Martin S. Feldstein, chairman of the Council of Economic Advisers, yesterday challenged the "conventional wisdom" that the U.S. dollar is overvalued, and argued that the government should not take steps aimed "at lowering the dollar's value."
Treasury Secretary Donald T. Regan had said two weeks ago that the administration "would like to see a somewhat weaker dollar in order to help our exports. But that doesn't mean we're going to do anything about it."
In a speech to the Council on Foreign Relations in New York, Feldstein took issue with the common complaint by American business officials that an overvalued dollar is a major reason for their difficulty in competing with imports--notably from Japan. It is "difficult to define, and even more difficult to defend," the concept of an overvalued dollar, he said.
In addition to complaints from business officials in the United States, there have been suggestions from European nations whose currencies have weakened against the dollar that joint efforts be made to stabilize exchange-rate relationships. It is clear that the idea will be proposed formally at the Williamsburg, Va., economic summit to be held at the end of May.
It is equally clear that Feldstein, as one of Reagan's important economic advisers, will counsel against such a step.
Contrary views to Feldstein's were expressed yesterday at a hearing before the Senate Foreign Relations Committee, where former Treasury assistant secretary C. Fred Bergsten said that "the continuing substantial" overvaluation of the dollar in respect to the Japanese yen is the most critical economic problem facing the United States.
Lee L. Morgan of Caterillar Tractor Co., representing the Business Roundtable, also told the committee the United States and the International Monetary Fund should investigate Japanese policies that he said allows them "an unfair competitive advantage."
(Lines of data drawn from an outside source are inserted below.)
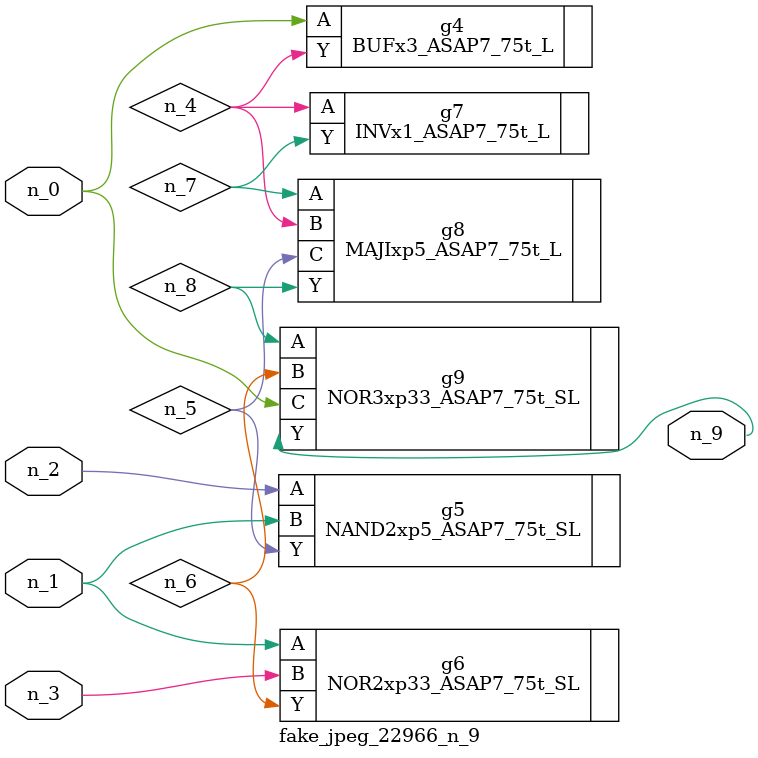
<source format=v>
module fake_jpeg_22966_n_9 (n_0, n_3, n_2, n_1, n_9);

input n_0;
input n_3;
input n_2;
input n_1;

output n_9;

wire n_4;
wire n_8;
wire n_6;
wire n_5;
wire n_7;

BUFx3_ASAP7_75t_L g4 ( 
.A(n_0),
.Y(n_4)
);

NAND2xp5_ASAP7_75t_SL g5 ( 
.A(n_2),
.B(n_1),
.Y(n_5)
);

NOR2xp33_ASAP7_75t_SL g6 ( 
.A(n_1),
.B(n_3),
.Y(n_6)
);

INVx1_ASAP7_75t_L g7 ( 
.A(n_4),
.Y(n_7)
);

MAJIxp5_ASAP7_75t_L g8 ( 
.A(n_7),
.B(n_4),
.C(n_5),
.Y(n_8)
);

NOR3xp33_ASAP7_75t_SL g9 ( 
.A(n_8),
.B(n_6),
.C(n_0),
.Y(n_9)
);


endmodule
</source>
Bergsten recommended Japanese limitations on institutional capital outflows, and joint exchange market intervention by the United States and Japan.
In his speech, Feldstein conceded that the current exchange rate is failing to balance imports and exports: The merchandise trade deficit this year may exceed $60 billion, he predicted. Also, the current account deficit, which includes payments for services, and interest and dividends from overseas, could hit $25 billion this year.
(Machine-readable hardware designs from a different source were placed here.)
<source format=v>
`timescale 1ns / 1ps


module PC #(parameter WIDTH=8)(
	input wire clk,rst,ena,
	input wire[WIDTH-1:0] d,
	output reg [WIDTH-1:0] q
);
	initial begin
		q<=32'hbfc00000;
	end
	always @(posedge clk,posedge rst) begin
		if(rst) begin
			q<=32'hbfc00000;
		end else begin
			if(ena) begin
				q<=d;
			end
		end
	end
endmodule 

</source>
"By that standard, the dollar is currently overvalued," Feldstein said. "But why should we expect or want a current account balance in every year?" he asked.
According to his analysis, the current high exchange rate of the dollar is produced by the anticipation of huge federal budget deficits, which in turn cause real interest rates to go up. The real interest rate increases boost the value of the dollar, and thus cause the larger trade deficit (as U.S. goods are marked up).
"In short, budget deficits beget trade deficits, and this requires a high exchange value of the dollar," Feldstein said.
A weaker dollar would boost exports and reduce imports, but also would reduce the capital inflow from the rest of the world, Feldstein said. His conclusion was that "the rise in the dollar is a safety valve that reduces pressure on domestic interest rates; the increase in the trade deficit allows the extra demand generated by the budget deficit to spill overseas, instead of crowding out domestic investment."
The only "appropriate" way to cut the adverse trade balance is to get the federal deficit itself down, Feldstein said.